» WHAT THE EXERCISE ASKS:
Scan the lines below for "Created" and copy the matches.
---------- ENTRIES PROVIDED
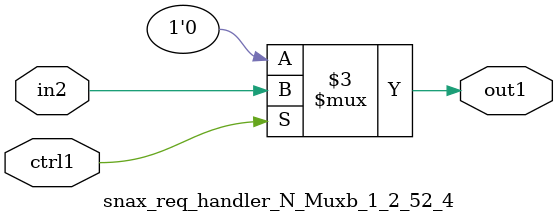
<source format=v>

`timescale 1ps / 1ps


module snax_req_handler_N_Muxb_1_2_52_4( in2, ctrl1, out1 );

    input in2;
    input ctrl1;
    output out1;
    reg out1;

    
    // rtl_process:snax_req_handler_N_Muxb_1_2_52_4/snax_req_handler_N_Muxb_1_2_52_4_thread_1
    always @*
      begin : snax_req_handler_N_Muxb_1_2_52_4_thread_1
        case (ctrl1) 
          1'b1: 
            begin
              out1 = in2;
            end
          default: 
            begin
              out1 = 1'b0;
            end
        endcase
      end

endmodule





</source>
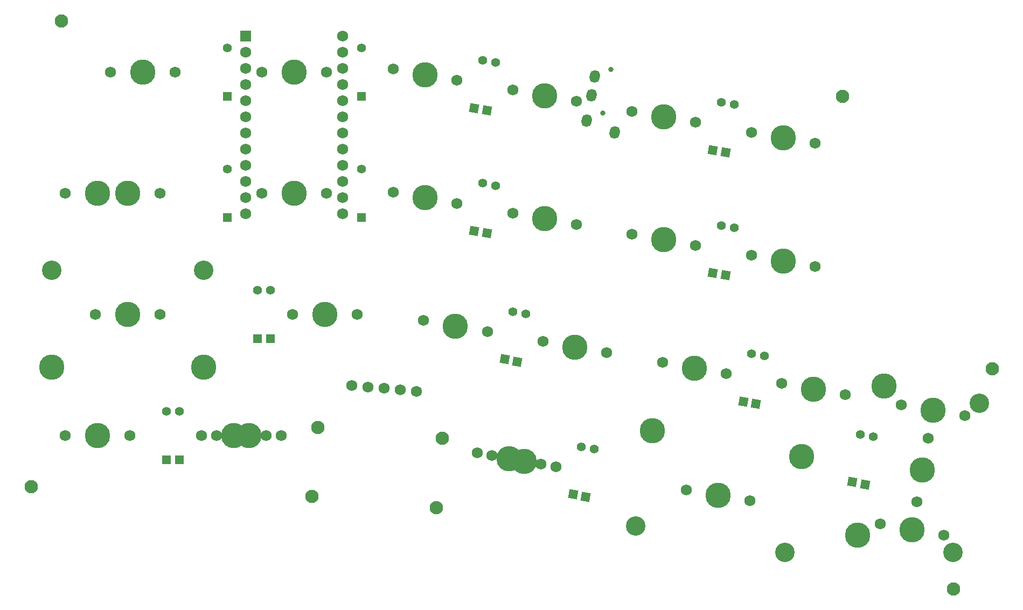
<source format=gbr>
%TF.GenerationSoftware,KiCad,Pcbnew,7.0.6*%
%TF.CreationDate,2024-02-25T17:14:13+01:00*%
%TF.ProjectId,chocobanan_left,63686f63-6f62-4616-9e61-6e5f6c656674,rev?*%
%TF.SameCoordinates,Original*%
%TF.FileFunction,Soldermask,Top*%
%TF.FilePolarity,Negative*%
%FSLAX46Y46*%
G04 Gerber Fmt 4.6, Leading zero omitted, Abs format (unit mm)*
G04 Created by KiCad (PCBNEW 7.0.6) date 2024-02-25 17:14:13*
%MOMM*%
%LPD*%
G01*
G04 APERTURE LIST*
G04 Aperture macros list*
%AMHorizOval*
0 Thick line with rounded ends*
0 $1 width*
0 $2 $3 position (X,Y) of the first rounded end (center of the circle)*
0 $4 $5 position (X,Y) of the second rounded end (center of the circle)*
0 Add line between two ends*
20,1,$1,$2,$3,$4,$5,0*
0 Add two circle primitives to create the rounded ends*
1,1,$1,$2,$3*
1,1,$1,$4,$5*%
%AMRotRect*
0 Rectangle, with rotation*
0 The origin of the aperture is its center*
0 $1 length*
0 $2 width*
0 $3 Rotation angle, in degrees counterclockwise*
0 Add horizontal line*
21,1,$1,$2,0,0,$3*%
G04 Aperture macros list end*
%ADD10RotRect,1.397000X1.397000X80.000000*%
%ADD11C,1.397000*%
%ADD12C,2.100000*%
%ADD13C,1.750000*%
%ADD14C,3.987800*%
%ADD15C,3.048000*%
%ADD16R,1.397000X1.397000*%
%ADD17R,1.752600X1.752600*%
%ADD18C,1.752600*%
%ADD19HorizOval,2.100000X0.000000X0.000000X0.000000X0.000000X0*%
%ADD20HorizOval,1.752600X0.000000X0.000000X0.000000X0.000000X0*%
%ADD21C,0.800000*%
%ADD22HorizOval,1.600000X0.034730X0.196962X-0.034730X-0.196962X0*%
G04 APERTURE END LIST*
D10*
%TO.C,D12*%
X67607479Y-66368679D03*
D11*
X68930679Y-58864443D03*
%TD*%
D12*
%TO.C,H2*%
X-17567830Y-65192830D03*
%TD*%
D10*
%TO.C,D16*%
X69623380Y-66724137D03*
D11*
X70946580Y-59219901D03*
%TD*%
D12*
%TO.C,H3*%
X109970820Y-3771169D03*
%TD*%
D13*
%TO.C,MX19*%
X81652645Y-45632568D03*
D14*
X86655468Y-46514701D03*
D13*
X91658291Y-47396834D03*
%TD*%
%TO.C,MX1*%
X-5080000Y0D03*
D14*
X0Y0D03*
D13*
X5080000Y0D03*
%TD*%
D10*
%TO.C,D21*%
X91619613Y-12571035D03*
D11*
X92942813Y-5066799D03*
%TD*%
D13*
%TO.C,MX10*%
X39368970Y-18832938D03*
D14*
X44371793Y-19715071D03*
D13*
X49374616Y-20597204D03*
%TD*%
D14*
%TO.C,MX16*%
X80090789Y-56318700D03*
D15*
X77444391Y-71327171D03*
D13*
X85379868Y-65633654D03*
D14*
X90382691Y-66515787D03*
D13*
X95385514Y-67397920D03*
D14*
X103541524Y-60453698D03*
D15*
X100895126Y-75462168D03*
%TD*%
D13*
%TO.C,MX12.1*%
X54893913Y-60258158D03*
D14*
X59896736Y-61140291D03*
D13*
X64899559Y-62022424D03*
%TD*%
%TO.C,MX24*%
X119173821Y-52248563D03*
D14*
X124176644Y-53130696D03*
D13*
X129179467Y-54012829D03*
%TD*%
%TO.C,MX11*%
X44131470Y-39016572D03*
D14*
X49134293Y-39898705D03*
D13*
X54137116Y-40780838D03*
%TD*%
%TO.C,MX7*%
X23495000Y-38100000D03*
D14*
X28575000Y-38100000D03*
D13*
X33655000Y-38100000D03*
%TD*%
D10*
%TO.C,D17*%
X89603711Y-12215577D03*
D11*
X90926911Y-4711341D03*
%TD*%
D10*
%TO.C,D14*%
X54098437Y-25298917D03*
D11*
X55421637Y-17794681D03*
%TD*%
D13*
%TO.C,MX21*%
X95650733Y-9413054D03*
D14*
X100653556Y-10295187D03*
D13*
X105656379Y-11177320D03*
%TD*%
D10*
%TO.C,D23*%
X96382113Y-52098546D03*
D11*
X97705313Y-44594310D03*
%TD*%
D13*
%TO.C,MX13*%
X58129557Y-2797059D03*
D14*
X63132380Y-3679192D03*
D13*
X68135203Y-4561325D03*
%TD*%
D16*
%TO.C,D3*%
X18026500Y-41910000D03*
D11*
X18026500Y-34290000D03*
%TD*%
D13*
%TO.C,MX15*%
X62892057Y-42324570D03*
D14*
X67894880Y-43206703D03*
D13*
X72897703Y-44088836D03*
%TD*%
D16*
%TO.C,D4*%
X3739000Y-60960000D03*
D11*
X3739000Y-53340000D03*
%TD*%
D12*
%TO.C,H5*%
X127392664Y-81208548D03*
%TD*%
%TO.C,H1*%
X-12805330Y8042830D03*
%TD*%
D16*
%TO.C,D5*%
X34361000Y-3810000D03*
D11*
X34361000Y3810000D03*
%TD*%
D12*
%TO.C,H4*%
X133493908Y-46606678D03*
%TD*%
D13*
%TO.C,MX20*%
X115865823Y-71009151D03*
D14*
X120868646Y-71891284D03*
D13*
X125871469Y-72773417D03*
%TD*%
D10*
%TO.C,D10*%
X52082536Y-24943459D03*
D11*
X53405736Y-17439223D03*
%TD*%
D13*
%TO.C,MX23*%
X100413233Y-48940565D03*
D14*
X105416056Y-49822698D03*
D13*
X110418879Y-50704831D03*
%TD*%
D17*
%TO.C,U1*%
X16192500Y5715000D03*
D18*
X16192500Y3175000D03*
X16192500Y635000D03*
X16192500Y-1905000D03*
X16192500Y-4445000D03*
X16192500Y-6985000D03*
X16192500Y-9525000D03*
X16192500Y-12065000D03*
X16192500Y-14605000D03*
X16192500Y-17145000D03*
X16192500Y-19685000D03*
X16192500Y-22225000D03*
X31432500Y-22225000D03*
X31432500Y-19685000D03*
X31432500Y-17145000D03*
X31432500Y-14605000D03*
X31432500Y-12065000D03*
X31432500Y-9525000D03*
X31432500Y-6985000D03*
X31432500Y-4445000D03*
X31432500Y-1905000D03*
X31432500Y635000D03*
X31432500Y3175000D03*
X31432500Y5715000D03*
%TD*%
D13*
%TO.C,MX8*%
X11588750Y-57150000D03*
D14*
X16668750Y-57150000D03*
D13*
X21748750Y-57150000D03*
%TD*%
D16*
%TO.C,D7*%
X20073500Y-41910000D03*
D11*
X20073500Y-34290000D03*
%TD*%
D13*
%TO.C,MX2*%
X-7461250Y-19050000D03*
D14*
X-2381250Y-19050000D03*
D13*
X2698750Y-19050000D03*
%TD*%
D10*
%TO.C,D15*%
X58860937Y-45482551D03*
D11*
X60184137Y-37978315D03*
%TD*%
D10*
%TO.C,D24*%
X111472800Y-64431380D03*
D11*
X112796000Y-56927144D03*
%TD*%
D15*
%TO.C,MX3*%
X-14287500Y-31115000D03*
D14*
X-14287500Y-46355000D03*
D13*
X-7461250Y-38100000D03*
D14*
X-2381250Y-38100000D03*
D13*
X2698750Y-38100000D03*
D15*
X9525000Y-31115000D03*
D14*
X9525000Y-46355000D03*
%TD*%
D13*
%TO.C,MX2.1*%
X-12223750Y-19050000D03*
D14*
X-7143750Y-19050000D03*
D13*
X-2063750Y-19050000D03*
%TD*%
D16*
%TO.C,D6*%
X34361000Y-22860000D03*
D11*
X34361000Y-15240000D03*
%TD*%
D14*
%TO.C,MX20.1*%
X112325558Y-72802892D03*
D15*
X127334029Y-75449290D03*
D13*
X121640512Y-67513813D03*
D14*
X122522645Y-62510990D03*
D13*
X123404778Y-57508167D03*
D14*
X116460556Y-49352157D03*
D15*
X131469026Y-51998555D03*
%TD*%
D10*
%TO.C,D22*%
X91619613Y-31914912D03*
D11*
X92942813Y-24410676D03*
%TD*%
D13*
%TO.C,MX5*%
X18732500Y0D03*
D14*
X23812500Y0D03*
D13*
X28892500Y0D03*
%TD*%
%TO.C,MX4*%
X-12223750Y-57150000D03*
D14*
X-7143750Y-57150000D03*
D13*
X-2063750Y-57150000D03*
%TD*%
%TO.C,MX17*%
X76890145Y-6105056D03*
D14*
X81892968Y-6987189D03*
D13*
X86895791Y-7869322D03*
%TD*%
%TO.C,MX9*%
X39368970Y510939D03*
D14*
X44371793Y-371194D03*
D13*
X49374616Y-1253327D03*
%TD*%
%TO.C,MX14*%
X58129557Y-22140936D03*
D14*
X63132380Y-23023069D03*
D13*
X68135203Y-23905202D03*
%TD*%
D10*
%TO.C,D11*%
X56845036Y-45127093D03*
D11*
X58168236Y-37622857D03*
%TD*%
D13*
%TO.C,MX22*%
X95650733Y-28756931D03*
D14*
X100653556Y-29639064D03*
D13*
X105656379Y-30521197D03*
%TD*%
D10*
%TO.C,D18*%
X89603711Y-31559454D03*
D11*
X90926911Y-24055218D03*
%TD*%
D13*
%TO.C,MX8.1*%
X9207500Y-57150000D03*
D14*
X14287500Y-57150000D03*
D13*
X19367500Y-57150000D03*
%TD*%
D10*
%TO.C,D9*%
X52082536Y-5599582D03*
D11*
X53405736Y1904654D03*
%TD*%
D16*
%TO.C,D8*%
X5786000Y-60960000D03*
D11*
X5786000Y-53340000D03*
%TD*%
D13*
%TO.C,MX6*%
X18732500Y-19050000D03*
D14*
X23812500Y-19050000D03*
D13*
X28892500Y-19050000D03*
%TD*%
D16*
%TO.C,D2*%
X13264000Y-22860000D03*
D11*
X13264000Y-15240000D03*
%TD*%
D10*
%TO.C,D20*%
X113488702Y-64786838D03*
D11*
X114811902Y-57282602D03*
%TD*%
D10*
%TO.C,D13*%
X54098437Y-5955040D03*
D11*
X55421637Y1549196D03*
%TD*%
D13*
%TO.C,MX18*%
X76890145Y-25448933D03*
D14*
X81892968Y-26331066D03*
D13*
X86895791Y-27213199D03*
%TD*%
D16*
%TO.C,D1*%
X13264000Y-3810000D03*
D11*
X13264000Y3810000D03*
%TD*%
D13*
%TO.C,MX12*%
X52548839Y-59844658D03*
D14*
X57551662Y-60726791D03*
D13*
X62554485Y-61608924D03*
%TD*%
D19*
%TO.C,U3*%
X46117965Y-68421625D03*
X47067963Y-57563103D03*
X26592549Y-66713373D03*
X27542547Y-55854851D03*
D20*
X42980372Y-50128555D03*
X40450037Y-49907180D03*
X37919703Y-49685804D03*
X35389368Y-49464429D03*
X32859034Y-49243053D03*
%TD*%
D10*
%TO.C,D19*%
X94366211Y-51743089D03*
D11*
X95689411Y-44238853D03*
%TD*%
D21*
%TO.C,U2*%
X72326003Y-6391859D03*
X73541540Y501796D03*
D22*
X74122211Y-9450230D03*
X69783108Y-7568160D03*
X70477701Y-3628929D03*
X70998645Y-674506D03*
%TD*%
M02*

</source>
--------------------
---------- ENTRIES PROVIDED
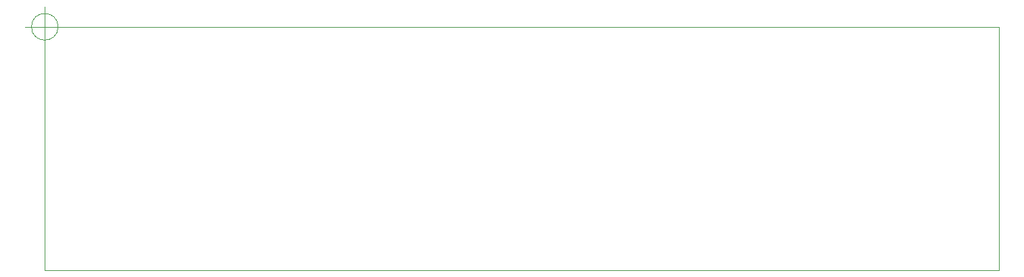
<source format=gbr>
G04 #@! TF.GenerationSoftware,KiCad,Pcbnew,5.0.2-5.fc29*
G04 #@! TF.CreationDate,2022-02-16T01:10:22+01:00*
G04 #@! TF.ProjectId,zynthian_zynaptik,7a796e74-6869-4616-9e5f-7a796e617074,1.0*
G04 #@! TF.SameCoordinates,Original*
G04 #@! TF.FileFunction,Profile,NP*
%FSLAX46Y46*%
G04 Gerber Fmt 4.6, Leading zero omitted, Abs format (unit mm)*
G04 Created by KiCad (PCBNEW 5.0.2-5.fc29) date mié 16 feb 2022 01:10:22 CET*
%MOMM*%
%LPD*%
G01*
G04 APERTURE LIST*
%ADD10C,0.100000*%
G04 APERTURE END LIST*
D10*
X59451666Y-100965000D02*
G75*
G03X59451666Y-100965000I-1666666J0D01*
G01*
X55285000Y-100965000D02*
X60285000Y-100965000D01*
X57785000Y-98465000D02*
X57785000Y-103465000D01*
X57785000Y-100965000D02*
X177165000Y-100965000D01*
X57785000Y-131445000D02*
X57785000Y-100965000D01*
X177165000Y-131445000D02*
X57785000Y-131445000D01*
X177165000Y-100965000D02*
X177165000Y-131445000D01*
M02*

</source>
--------------------
» RESULT OF THE EXERCISE:
G04 Created by KiCad (PCBNEW 7.0.6) date 2024-02-25 17:14:13*
G04 Created by KiCad (PCBNEW 5.0.2-5.fc29) date mié 16 feb 2022 01:10:22 CET*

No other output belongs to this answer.